Add Lucille dependencies to your pom.xml:
<dependencies>
  <dependency>
    <groupId>com.kmwllc</groupId>
    <artifactId>lucille-core</artifactId>
    <version>0.8.0-SNAPSHOT</version>
  </dependency>
</dependencies>

Configuration

Sample CSV Data

Create a file conf/songs.csv with your data:
title,artist,top genre,year released,bpm,nrgy,pop
STARSTRUKK (feat. Katy Perry),3OH!3,dance pop,2009,140,81,70
My First Kiss (feat. Ke$ha),3OH!3,dance pop,2010,138,89,68
I Need A Dollar,Aloe Blacc,pop soul,2010,95,48,72
Airplanes (feat. Hayley Williams),B.o.B,atl hip hop,2010,93,87,80
Nothin' on You (feat.

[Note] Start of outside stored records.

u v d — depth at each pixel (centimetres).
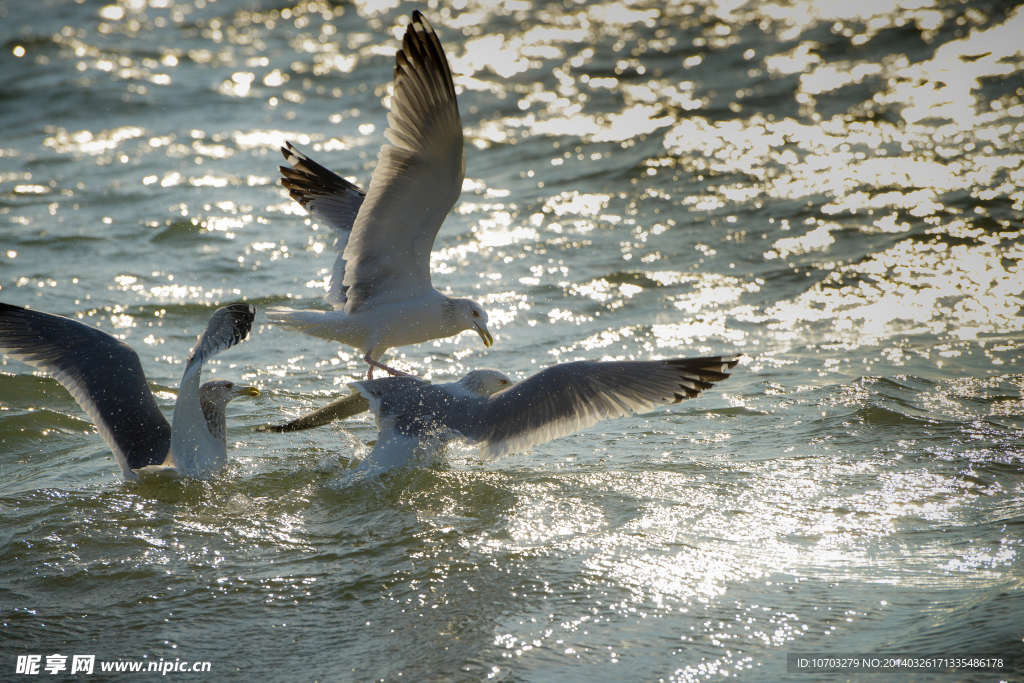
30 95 2989
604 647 606
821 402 1086
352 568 723
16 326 901
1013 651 566
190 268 1692
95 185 2189
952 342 1289
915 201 1889
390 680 580
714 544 744
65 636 638
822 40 3250
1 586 704
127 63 3419
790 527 770
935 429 985
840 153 2239
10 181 2214
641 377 902
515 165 2352
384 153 968
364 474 905
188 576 717
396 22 4062
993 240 1667
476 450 994
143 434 916
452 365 1308
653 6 4112
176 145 2517
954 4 3450
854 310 1446
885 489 838
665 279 1625
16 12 4353
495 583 693
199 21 4175
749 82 2884
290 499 860
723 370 866
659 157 2311
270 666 599
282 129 2656
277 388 1231
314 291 1584
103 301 1527
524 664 591
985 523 760
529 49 3491
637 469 916
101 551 757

Bruno Mars),B.o.B,atl hip hop,2010,104,85,79

Lucille Configuration

Create conf/simple-csv-solr-example.conf:
# CSV to Solr ingestion configuration

connectors: [
  {
    class: "com.kmwllc.lucille.connector.FileConnector",
    paths: ["conf/songs.csv"],
    name: "connector1",
    pipeline: "pipeline1"
    fileHandlers: {
      csv: { }
    }
  }
]

pipelines: [
  {
    name: "pipeline1",
    stages: []
  }
]

indexer {
  type: "Solr"
}

solr {
  useCloudClient: true
  defaultCollection: "quickstart"
  url: ["http://localhost:8983/solr"]
}
The fileHandlers configuration automatically parses CSV files and creates a document for each row, with field names from the CSV header.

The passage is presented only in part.